Avec la sortie de l'exécrable film hollywoodien « The Lords of Chaos » 2018 retraçant « l’affaire Varg Virkenes » pour le grand public, on peut, par réaction, ressentir un besoin de retourner aux sources de l’âme norvégienne inspirant le black metal hyperboréen. En visionnant le documentaire True Norvegian Black Metal (VICE 2007 sous-titré en FR), la présence de Gaahl (ex vocal leader de Gorgoroth) impose une densité de l’être quasi minérale à l’image des terres où il vit. Il émane de sa personne une tranquillité profonde où brûle un feu ardent, ses mots exprimant une pensée lucide inspirée du silence. Et c’est là, dans le silence abyssal de Gaahl, plutôt que dans la flamboyance des concerts et tapages médiatiques offusqués que l’on touche à la substance sauvage du black metal norvégien.

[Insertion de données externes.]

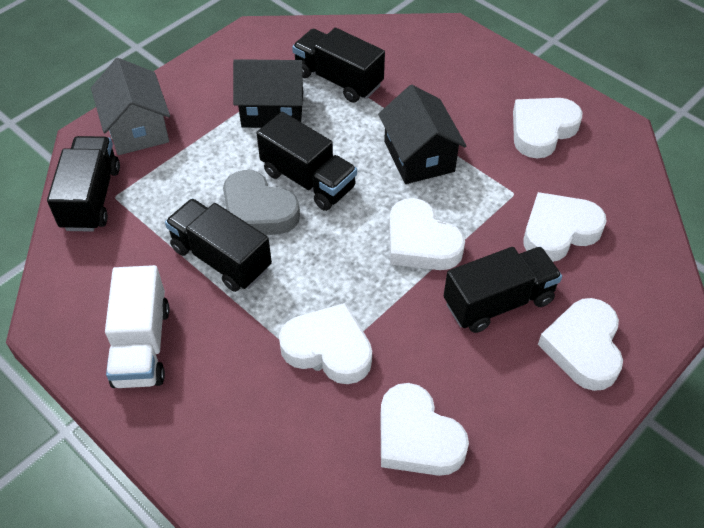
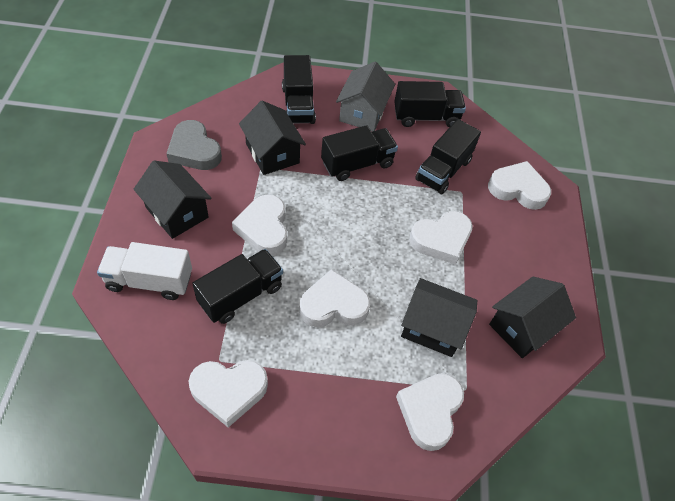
black house: [233,59,305,128] [378,85,467,184] = 2 -> [133,160,212,239] [239,101,306,175] [401,278,477,357] [489,277,576,358] = 4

Dans ce même documentaire, il emmène les journalistes très amateurs de Vice à une marche dans la montagne sans leur préciser ni le but, ni la destination du périple. Après quelques heures, ils approchent d’un sommet en haut duquel se trouve une petite baraque en bois à moitié enfouie sous la neige, perdue dans l’immensité austère d’une nature abrupte. Un des journalistes craque, supplie de rentrer, ses nerfs et son physique ne résistent pas à l’assaut féroce de la montagne et du froid. Gaahl explique que cette maisonnette était celle de ses grands-parents, et comme pas un arbre ne pousse à cette altitude, en plus ils ont dû monter le bois à dos d’homme pour la construction… Le contraste entre les gémissements d’un rejeton dégénéré de l’époque moderne et la force d’esprit desdits aïeux révèle une puissance inspirée des dieux nordiques, une puissance capable d’annihiler toute morbidité.

 

Extrait de "Seraphita" de Balzac

"Souvent, lorsque des amas de nuées grises, chassées par escadrons à travers les montagnes et les sapins, cachaient le ciel sous de triples voiles, la terre, à défaut de lueurs célestes, s’éclairait par elle-même. Là donc se rencontraient toutes les majestés du froid éternellement assis sur le pôle, et dont le principal caractère est le royal silence au sein duquel vivent les monarques absolus. Tout principe extrême porte en soi l’apparence d’une négation et les symptômes de la mort : la vie n’est-elle pas le combat de deux forces ? Là, rien ne trahissait la vie. Une seule puissance, la force improductive de la glace, régnait sans contradiction. Le bruissement de la pleine mer agitée n’arrivait même pas dans ce muet bassin, si bruyant durant les trois courtes saisons où la nature se hâte de produire les chétives récoltes nécessaires à la vie de ce peuple patient. Quelques hauts sapins élevaient leurs noires pyramides chargées de festons neigeux, et la forme de leurs rameaux à barbes inclinées complétait le deuil de ces cimes, où, d’ailleurs, ils se montraient comme des points bruns. Chaque famille restait au coin du feu, dans une maison soigneusement close, fournie de biscuit, de beurre fondu, de poisson sec, de provisions faites à l’avance pour les sept mois d’hiver. À peine voyait-on la fumée de ces habitations. Presque toutes sont ensevelies sous les neiges, contre le poids desquelles elles sont néanmoins préservées par de longues planches qui partent du toit et vont s’attacher à une grande distance sur de solides poteaux en formant un chemin couvert autour de la maison. Pendant ces terribles hivers, les femmes tissent et teignent les étoffes de laine ou de toile dont se font les vêtements, tandis que la plupart des hommes lisent ou se livrent à ces prodigieuses méditations qui ont enfanté les profondes théories, les rêves mystiques du nord, ses croyances, ses études si complètes sur un point de la science fouillé comme avec une sonde ; mœurs à demi monastiques qui forcent l’âme à réagir sur elle-même, à y trouver sa nourriture, et qui font du paysan norvégien un être à part dans la population européenne."